Required action ▸ Would you copy the lines below exactly and omit the images?

Stored data entries ▸
▼

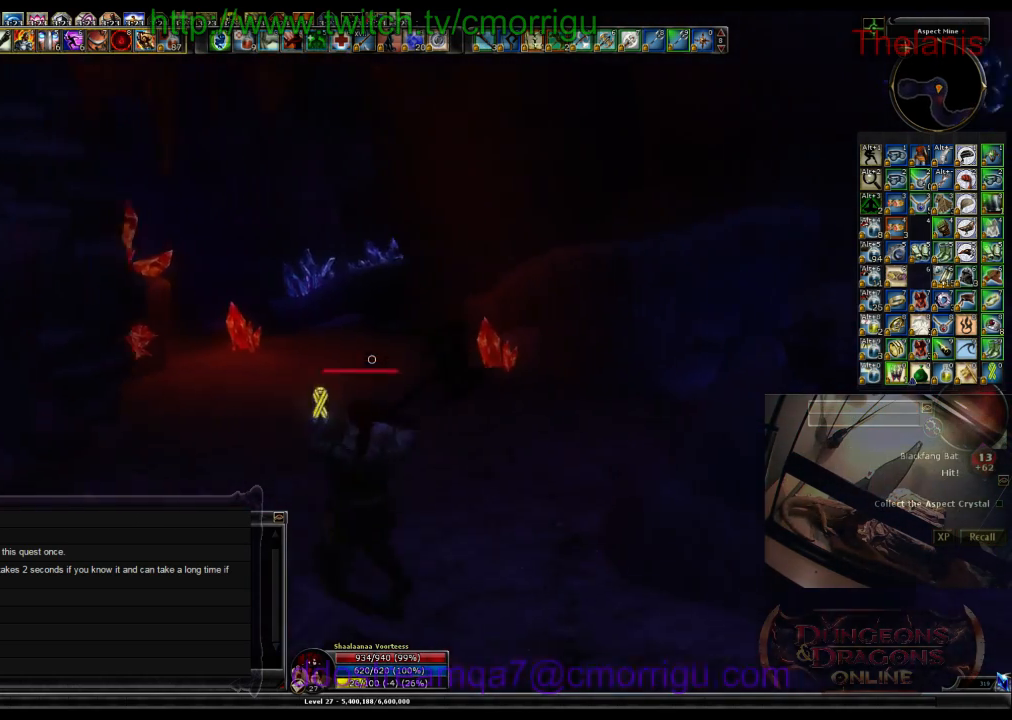
{"keys": ["d", "w"], "events": [[267, "d", "down"]]}
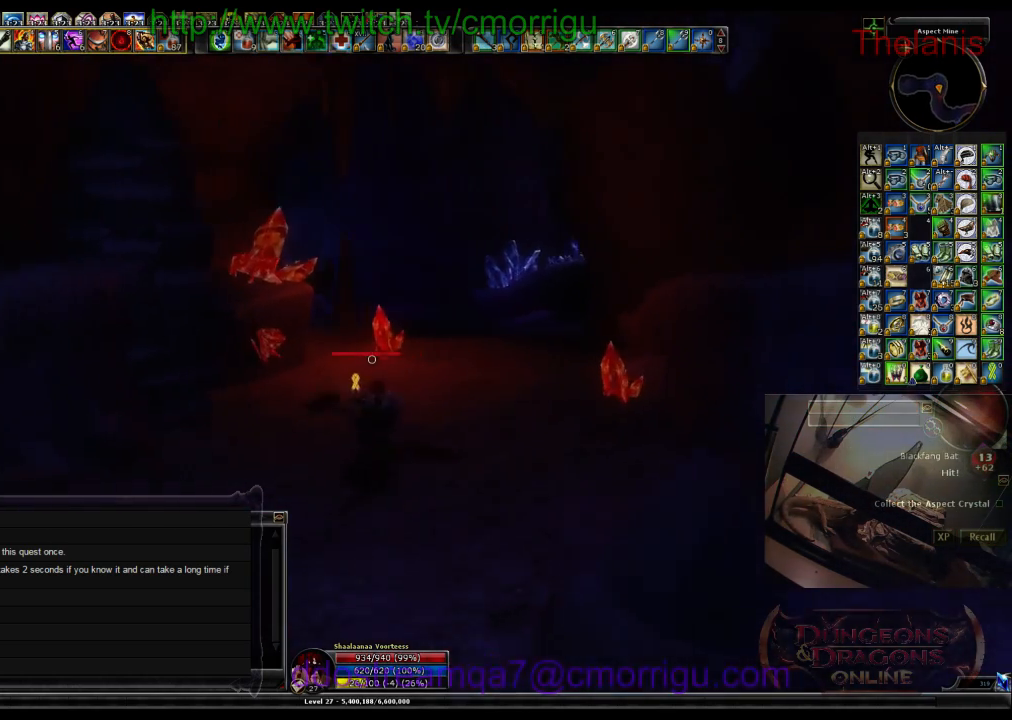
{"keys": ["w"], "events": [[167, "d", "up"]]}
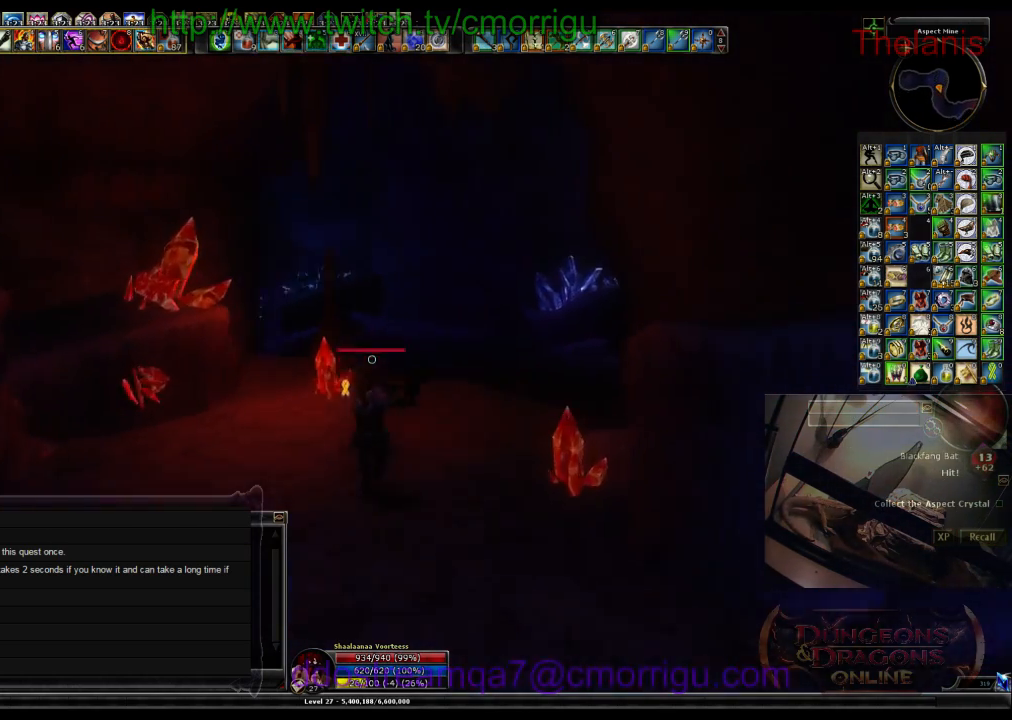
{"keys": ["d", "w"], "events": [[100, "d", "down"]]}
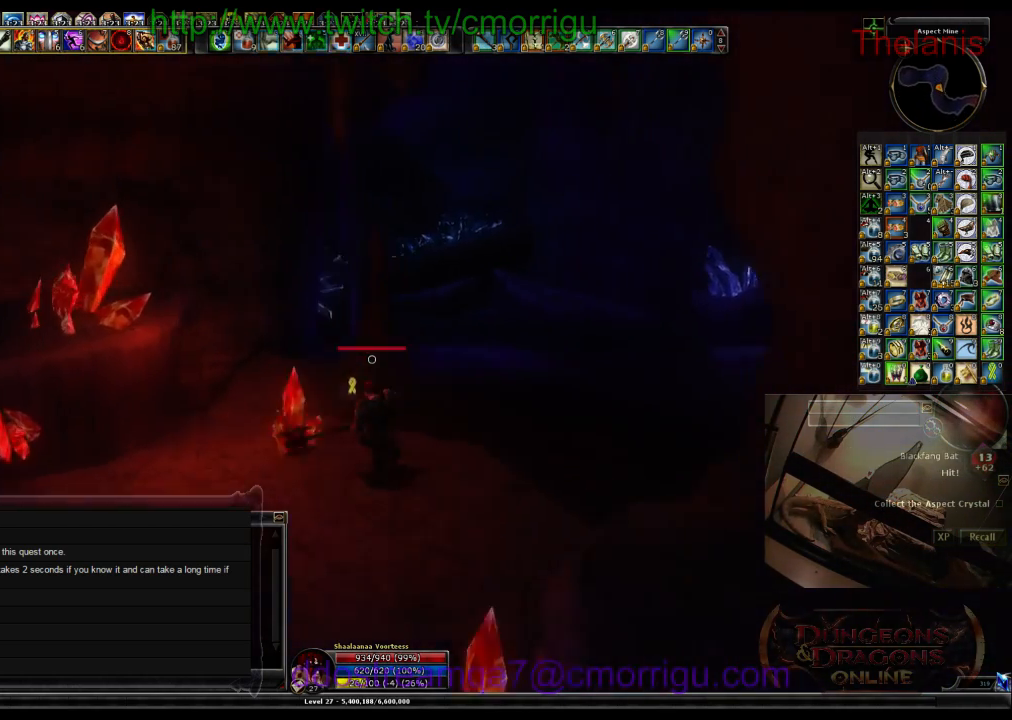
{"keys": ["w"], "events": [[133, "m", "down"], [200, "m", "up"], [233, "d", "up"]]}
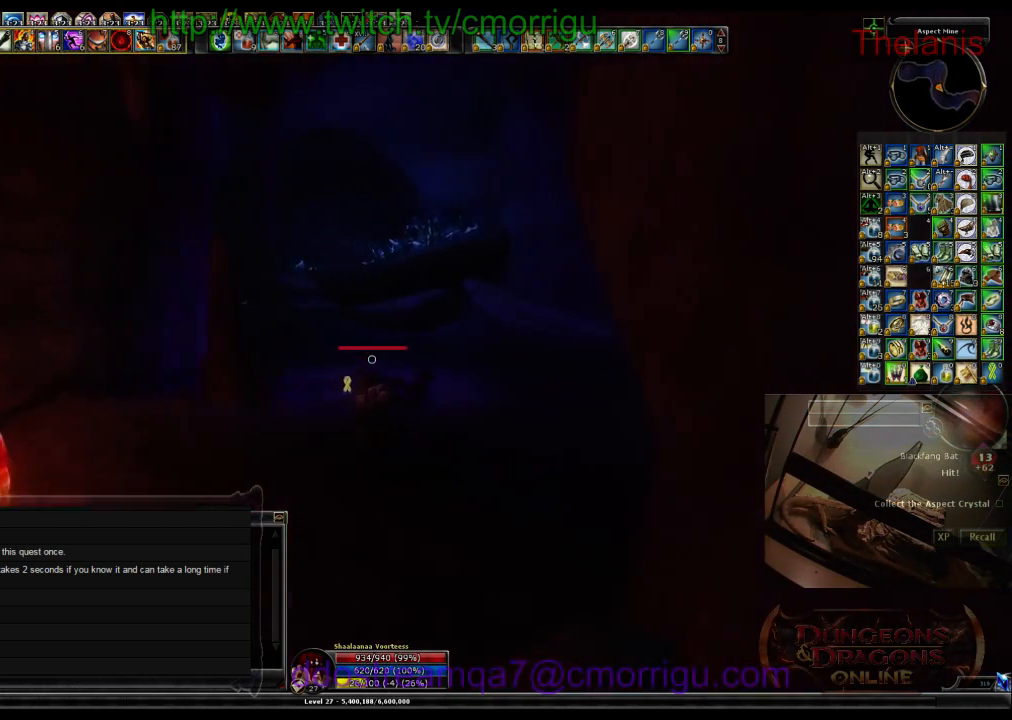
{"keys": ["d"], "events": [[233, "d", "down"], [367, "w", "up"]]}
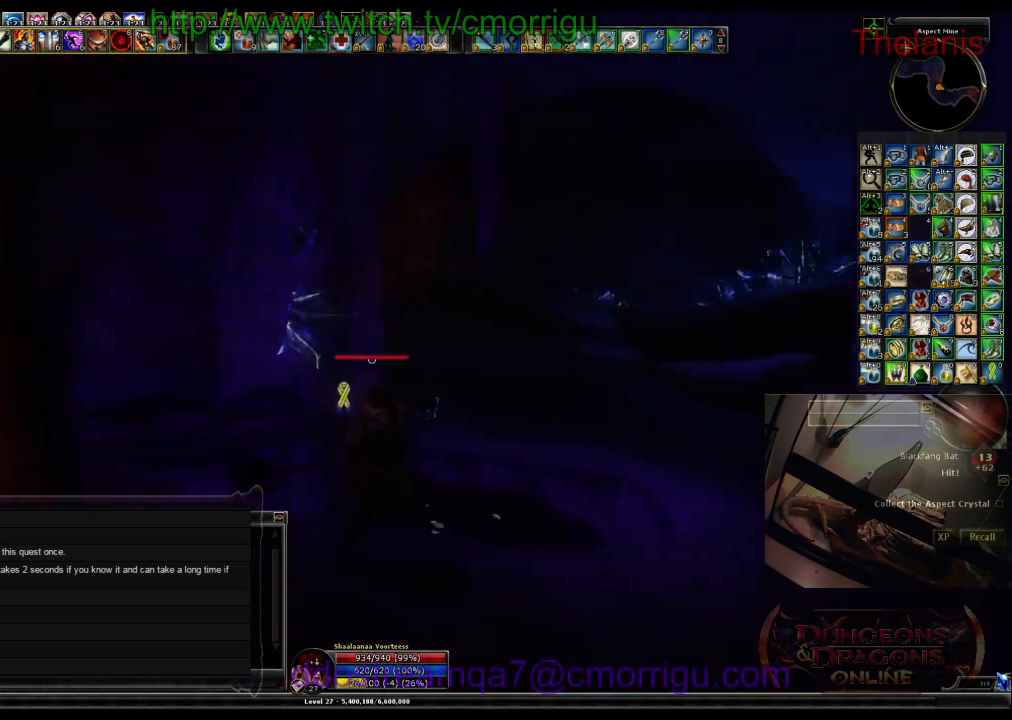
{"keys": [], "events": [[167, "d", "up"]]}
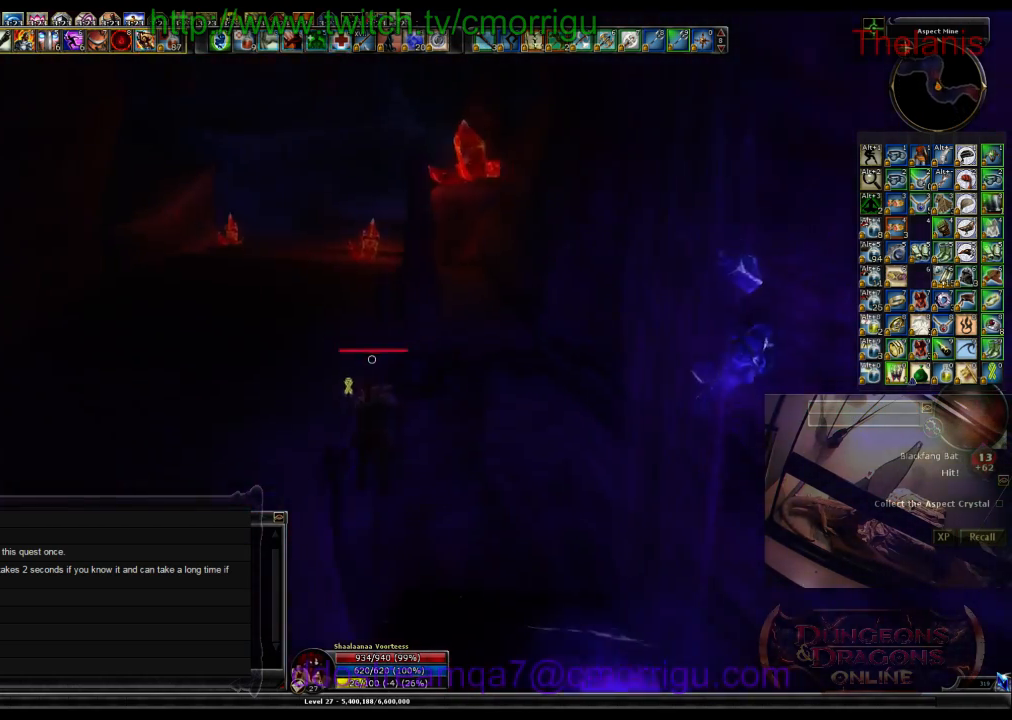
{"keys": [], "events": []}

▲

Written solution ▸
{"keys": ["d", "w"], "events": [[267, "d", "down"]]}
{"keys": ["w"], "events": [[167, "d", "up"]]}
{"keys": ["d", "w"], "events": [[100, "d", "down"]]}
{"keys": ["w"], "events": [[133, "m", "down"], [200, "m", "up"], [233, "d", "up"]]}
{"keys": ["d"], "events": [[233, "d", "down"], [367, "w", "up"]]}
{"keys": [], "events": [[167, "d", "up"]]}
{"keys": [], "events": []}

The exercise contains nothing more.